Miles Goodloe walked through Campbell Hall nearly every day for four years, slipping in and out of tutoring sessions between classes, popping into counseling appointments and dropping by for quick mentoring sessions with advisors.
“Family, tutors, counselors, friends, a shelter to come to that will feed you from time to time,” said Goodloe, a UCLA alumnus, with a laugh. “That sounds like home to me.”
Campbell Hall has historically been the home of the Academic Advancement Program, which provides academic support for underrepresented students through tutoring, research and mentoring opportunities.
Construction is wrapping up on the first major renovation to Campbell Hall in the building’s 40-year history, a five-year-long project that cost about $3 million. The new extension, which is expected to be finished in June, will be a new learning pavilion for the AAP’s growing Peer Learning Facilitator program.
Many students said they see Campbell Hall as a symbolic center of adversity faced by underrepresented students on campus because in 1969, two student activists and members of the Black Panther Party, Alprentice “Bunchy” Carter and John Huggins, were fatally shot in the building.
Hazel Reed, who graduated last year but returned to UCLA to pursue a second degree, said the programs and community in Campbell Hall demonstrate the ability of people of color to overcome and prosper despite obstacles.
“African Americans and minority populations overcome so many different struggles to even attend UCLA and just to succeed in life,” Reed said.

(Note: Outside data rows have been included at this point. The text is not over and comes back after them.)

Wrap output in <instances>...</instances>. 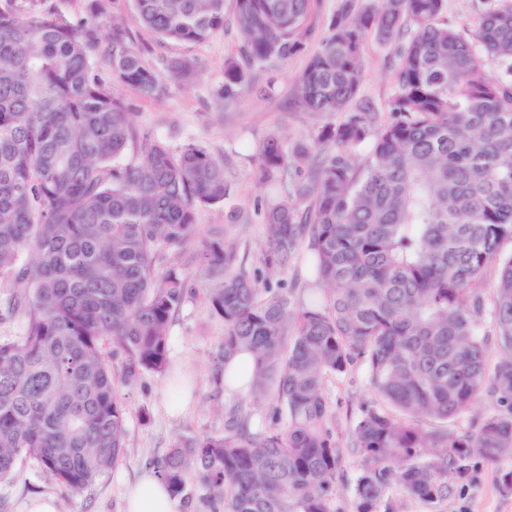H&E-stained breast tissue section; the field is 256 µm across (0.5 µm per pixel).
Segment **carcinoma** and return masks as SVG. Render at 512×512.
<instances>
[{
    "label": "carcinoma",
    "instance_id": "1",
    "mask_svg": "<svg viewBox=\"0 0 512 512\" xmlns=\"http://www.w3.org/2000/svg\"><path fill=\"white\" fill-rule=\"evenodd\" d=\"M313 3L133 0L142 27L191 43L224 29L231 6L240 44L213 92L220 108L253 70L305 52ZM482 4L471 34L440 22L447 0H340L295 86L305 111L340 119L288 147L271 138L255 171L270 193L263 277L236 263L235 242L194 241L198 209L233 198L223 161L139 134L100 77L102 60L118 83L166 93L121 20L105 42L54 0H0V288L23 320L0 339V482L29 456L81 493L115 466L120 389L170 372V325L193 291L177 259L189 250L224 323L214 384L233 377L237 355L253 361L239 371L247 394L224 402L223 432L182 436L153 461L174 497L194 478L223 512H346L328 383L356 365L375 398L347 433L362 459L354 512H393L392 484L438 502L475 459L512 462V0ZM370 36L396 46L384 114L358 101ZM164 67L176 80L201 69L179 57ZM294 259L314 278L305 293L271 281ZM484 394L492 413L472 431L448 428Z\"/></svg>",
    "mask_w": 512,
    "mask_h": 512
}]
</instances>
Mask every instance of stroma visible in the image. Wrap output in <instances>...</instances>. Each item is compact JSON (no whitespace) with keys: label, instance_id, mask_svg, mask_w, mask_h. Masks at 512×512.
Wrapping results in <instances>:
<instances>
[{"label":"stroma","instance_id":"1","mask_svg":"<svg viewBox=\"0 0 512 512\" xmlns=\"http://www.w3.org/2000/svg\"><path fill=\"white\" fill-rule=\"evenodd\" d=\"M116 13L126 20L127 41L154 66L173 57L199 60L201 75L188 85H170L163 98H149L134 89L120 87L127 106L133 112L138 130L146 131L178 146L195 141L223 160L225 175L235 191L237 204L252 208L265 194L256 185L254 173L259 151L273 137L289 143L309 138L329 123L326 115L303 111L294 88L306 67L318 39H311L306 53L288 63H275L255 70L254 86L239 103L219 110L212 92L224 79V60L236 54L237 30L226 20L223 31L203 44L174 43L159 40L141 27L131 0H117ZM115 13V14H116ZM365 73L359 97L385 111L394 90L397 60L392 47L368 39L365 45ZM227 206L199 209L197 234L210 237L226 233L238 244V260L246 268H260V247L264 242L262 217L254 213L248 224L230 223ZM194 272L195 294L189 296L170 328V360L174 369L187 371L195 384L193 402L180 413L170 412L167 379L151 372L131 388L121 391L127 425L126 448L118 463L94 487L75 494L51 481L36 460L22 459L15 477L0 483V512H22L24 501L34 494L53 496L58 512H123L127 480L148 468L152 459L162 456L180 436H203L220 432L224 421L217 408L224 403L210 380L211 355L224 336V324L212 316L202 289L203 278ZM336 412V433L346 436L350 422L373 392L363 366H355L330 386ZM503 466L479 461L471 481L454 486L447 500L426 503L407 497L399 487H391L389 496L397 512H512V494L500 488Z\"/></svg>","mask_w":512,"mask_h":512}]
</instances>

Reed continues to be an active member of AAP. Being a 56-year-old black woman with health problems, Reed said the program has helped her fit into the UCLA community.
Recently, stickers were found around Campbell Hall and the Afrikan Student Union criticizing undocumented and black students. Luis Felipe Aviles, who graduated in 2011 and is currently a supervisor for the Peer Learning Facilitator program, said he thinks the stickers show that people are trying to send a message to students of color to try to push them out of the education system.
“(The stickers) are a counter resistance to what we are doing,” he said. “They are trying to say there is something wrong by having our presence here, which is not the case. We are breaking away from that.”
Goodloe, who graduated in 2011, said learning about the history of Campbell Hall was both surprising and empowering. He remembers taking the People of Color Tour, which visits campus landmarks of student activism at UCLA, and being shocked when they stopped by Campbell Hall to learn about the Black Panthers.
Charles Alexander, director of AAP, said the program was a result of the student activism of Carter and Huggins,as well as other students involved in cultural or political student groups.
“In 1969 Bunchy Carter and John Huggins were in the discussion over selecting a director over the African studies program,” Alexander said. “All of those students in the meeting were high potential students and they needed academic support. That was part of their activism that led to the … (creation) of the Academic Advancement Program.”
Though the program focuses on academic success for its students, it incorporates elements of social justice in its programs, Alexander said.
It also hosts workshops and training each quarter to educate students and faculty about how to navigate the university and break free of barriers underrepresented students may face, he said.
“AAP has become an agent for academic development, growth and perseverance,” Aviles said. “We don’t follow the traditional method of (teaching). It’s more of a discussion and growth together, forming a community (through learning).”
Goodloe said he thinks the programs housed in Campbell Hall helped him through his academics at UCLA and find his current career.
“Being a mentor in the Vice Provost Initiative for Pre-College Scholars Program was my largest contribution (to UCLA),” he said. “This is what I was known for.”
Working with the director of the VIP Scholars Program, Jonli Tunstall, inspired him to pursue education as a career. Goodloe said she guided him and encouraged him to not be a recipient of education, but instead, to produce it.
Goodloe said his mentors in Campbell Hall led him to realize the importance of education in his life.
“Education is activism because when you’re making someone more aware, you are giving them multiple perspectives,” he said. “When people know more things, they are more active and assertive in their desires. The creation of knowledge is the most powerful thing on the planet.”
If they’re referring to the these stickers (http://165.227.25.233/2015/05/05/stickers-targeting-undocumented-individuals-found-on-campus/), then that quote used in the article is utterly off-point and irresponsible reporting. Looks like the reporter had an agenda and used the incident and quote to push a statement that wasn’t made by the stickers (which commented on illegal immigration). It had nothing to do with pushing people of color out of the education system or saying it is wrong to have diverse students at UC. Shame on the DB editors for allowing misleading quotes in the story which detracts from the message of this story about an inclusive space on campus.